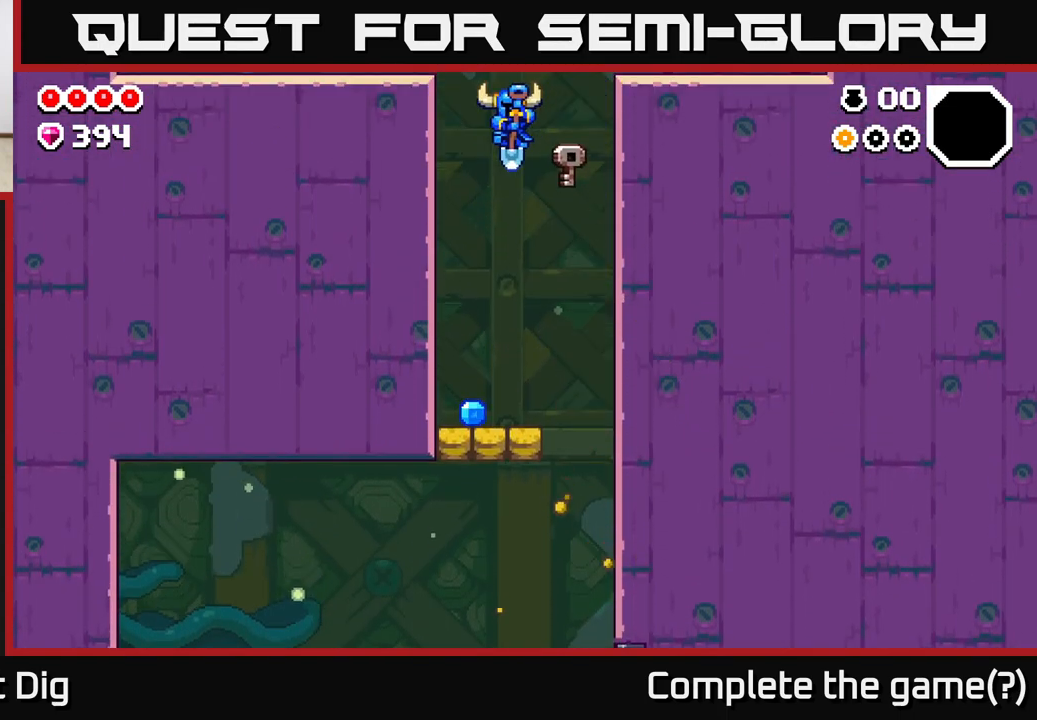
{"buttons": [], "left_stick": "down", "right_stick": "center", "events": [[117, "left_stick", "down"]]}
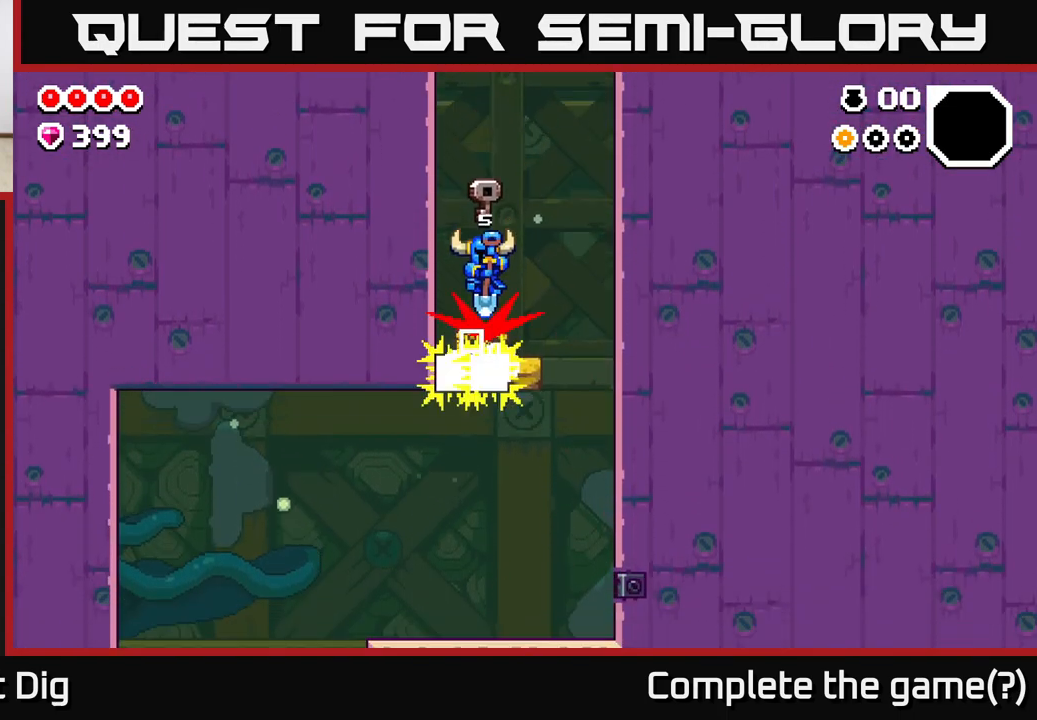
{"buttons": [], "left_stick": "left", "right_stick": "center", "events": [[167, "left_stick", "center"], [350, "left_stick", "left"]]}
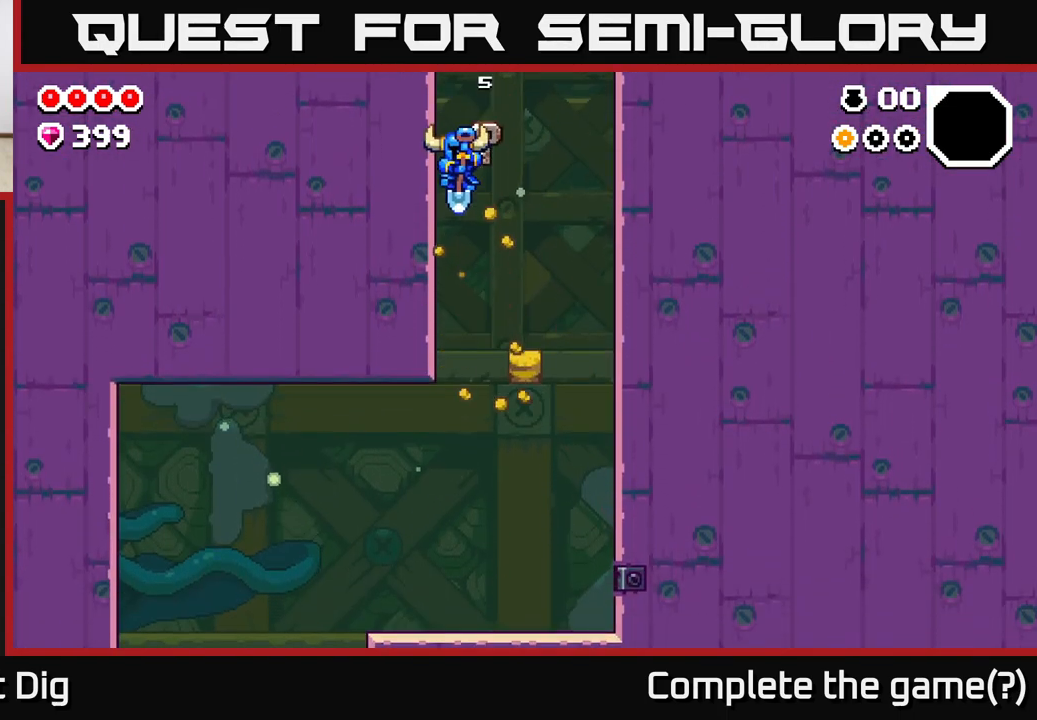
{"buttons": [], "left_stick": "right", "right_stick": "center", "events": [[33, "left_stick", "center"], [267, "left_stick", "right"]]}
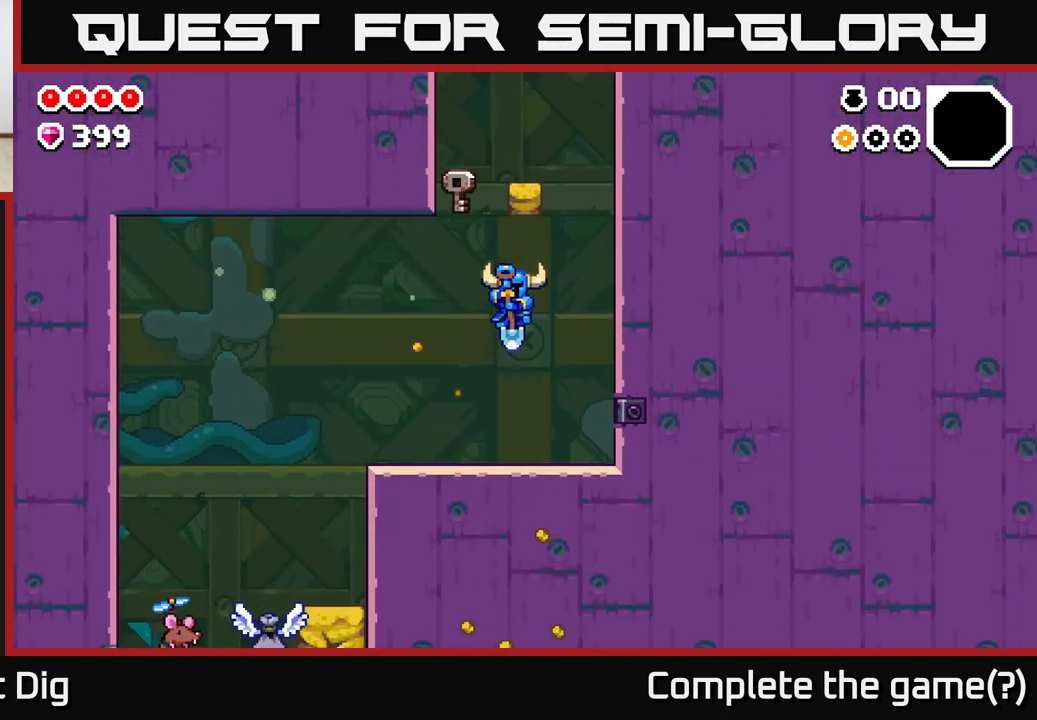
{"buttons": [], "left_stick": "center", "right_stick": "center", "events": [[67, "X", "down"], [150, "X", "up"], [200, "left_stick", "center"], [283, "left_stick", "left"], [483, "left_stick", "center"]]}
************
▶ YOUR ASSIGNMENT: Write the listing above out again word for word, excluding all images.

▶ OUTPUT OF THE EXERCISE:
{"buttons": [], "left_stick": "down", "right_stick": "center", "events": [[117, "left_stick", "down"]]}
{"buttons": [], "left_stick": "left", "right_stick": "center", "events": [[167, "left_stick", "center"], [350, "left_stick", "left"]]}
{"buttons": [], "left_stick": "right", "right_stick": "center", "events": [[33, "left_stick", "center"], [267, "left_stick", "right"]]}
{"buttons": [], "left_stick": "center", "right_stick": "center", "events": [[67, "X", "down"], [150, "X", "up"], [200, "left_stick", "center"], [283, "left_stick", "left"], [483, "left_stick", "center"]]}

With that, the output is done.